Say, for a moment, you have a program that does some calculations that change its state over time. However, you know that it is possible for the computer to shut down or otherwise terminate your program while it is executing at some unknown instruction. You therefore decide that you want to save your program's state to disk every so often. You may need one or more files in order to do this. But what if your program exits after opening the file but before writing to it? You have now not only destroyed the program's state in memory, but also erased your previous backup from the disk.

Remember that exception handling only gets you so far: Certain signals in Unix will abort the program immediately without giving it a chance to clean up, and if the computer does a hard reset, your program doesn't have a chance no matter what the platform.

This module solves that problem even if you need to store your program's state in multiple files (for whatever reason you may need to do this). It makes sure that there is always a valid set of files that you can fall back to no matter where in the program you are when it terminates.

It does not, however, account for cases where certain critical files disappear or become corrupted due to other problems than program termination. In those cases, you would probably have to restore by hand or start your program over from the beginning. Be careful about what files you delete. (Do not allow any idiot to do rm $DIR/*~ where $DIR is the directory with your program's files, because that will surely do you in.)

Although this program will try to restore the most recent set of files, it errs on the side of safety and could possibly go backwards up to two versions if it is not certain that the most recent ones are consistent.

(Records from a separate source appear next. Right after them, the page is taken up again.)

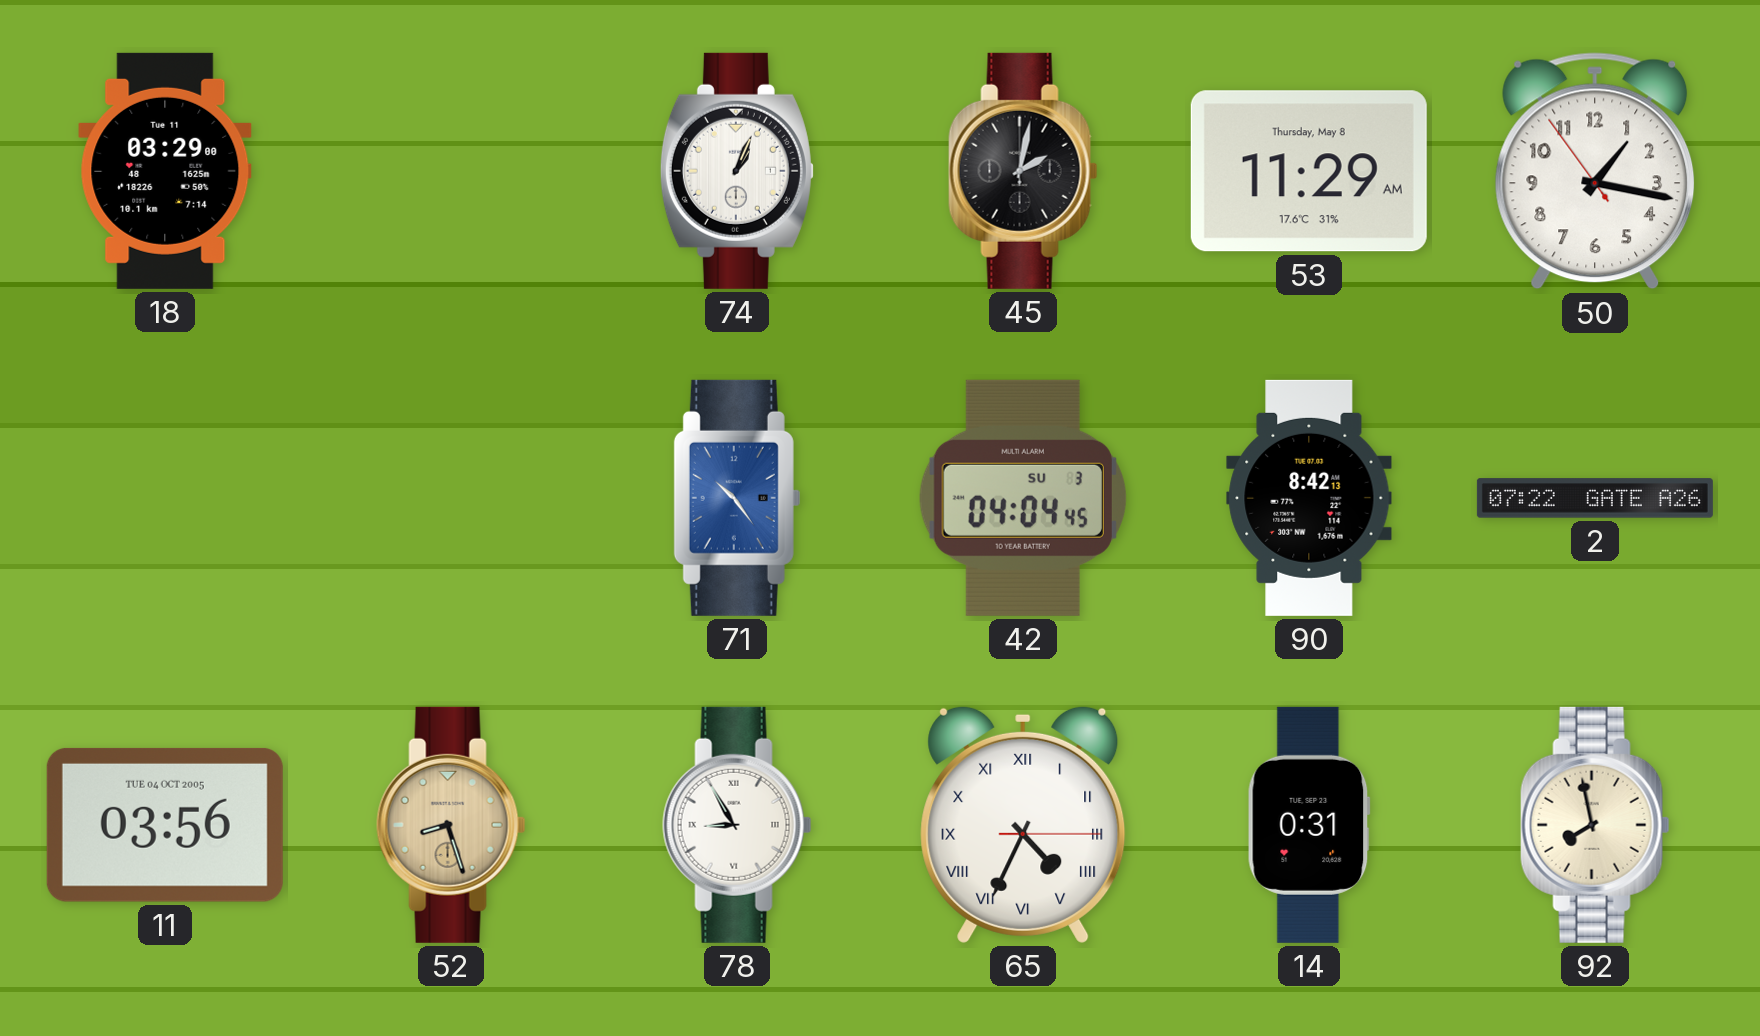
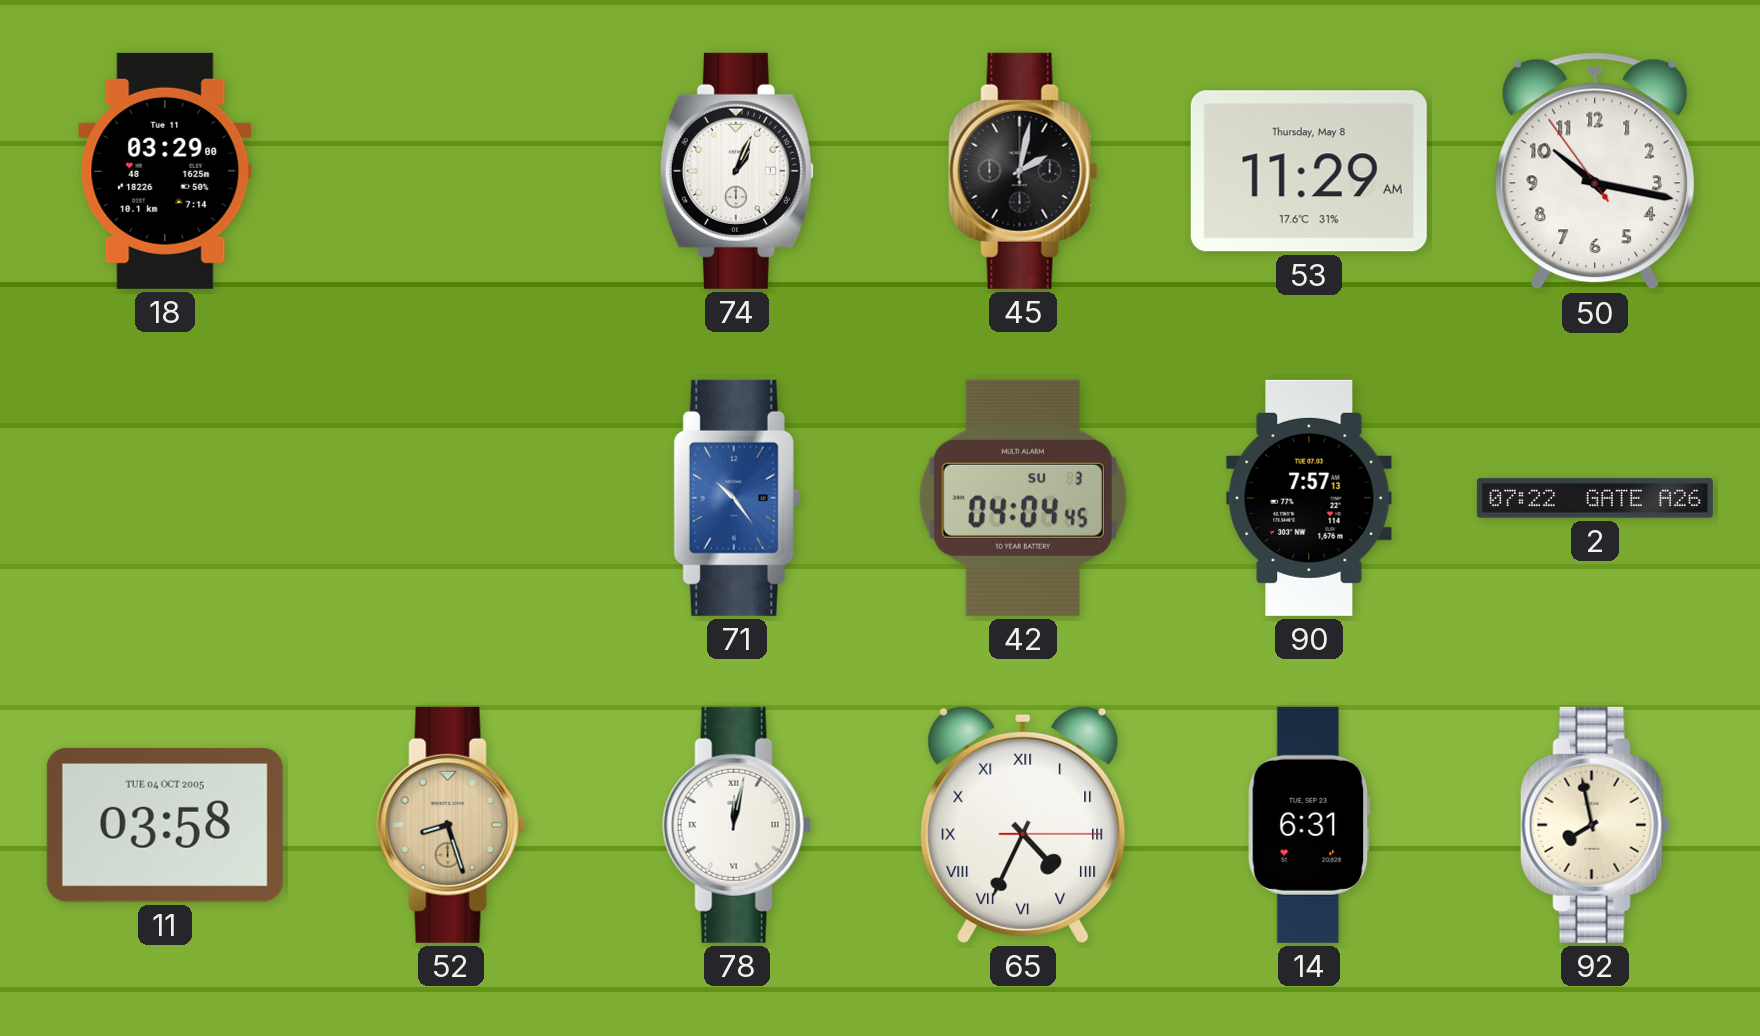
50: 1:16 -> 10:16
90: 8:42 -> 7:57
11: 03:56 -> 03:58
78: 8:55 -> 12:02
14: 0:31 -> 6:31
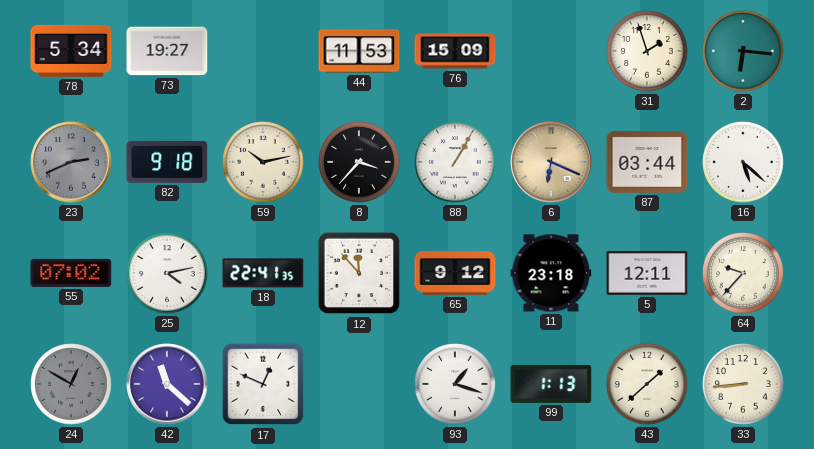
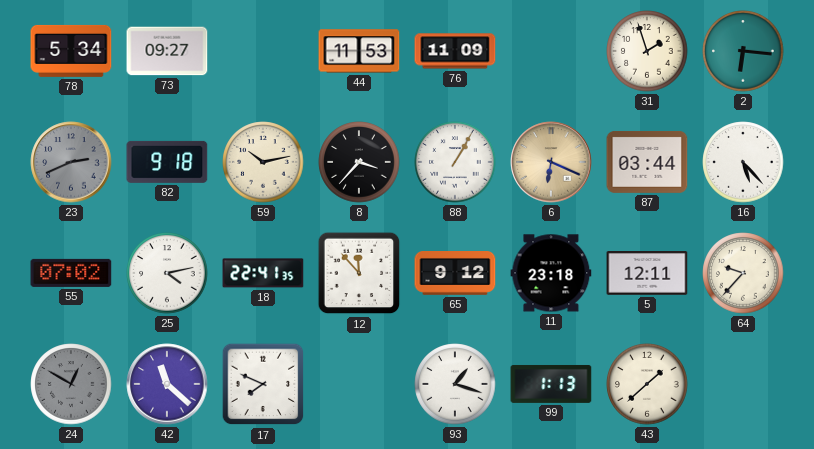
73: 19:27 -> 09:27
76: 15:09 -> 11:09
16: 5:22 -> 5:23
17: 12:49 -> 7:49
33: 8:44 -> none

In the future, I plan to implement the ability to choose a specific directory in which to put the temporary and backup files, instead of putting them in the same directory as the normal files (which, in some cases for which this program accounts, may be corrupt). This should help with the rm $DIR/*~ idiots.

I chose to implement this as a class so that it could be more extensible. I also used methods such that code would not be repeated and changes to those segments need only be done once.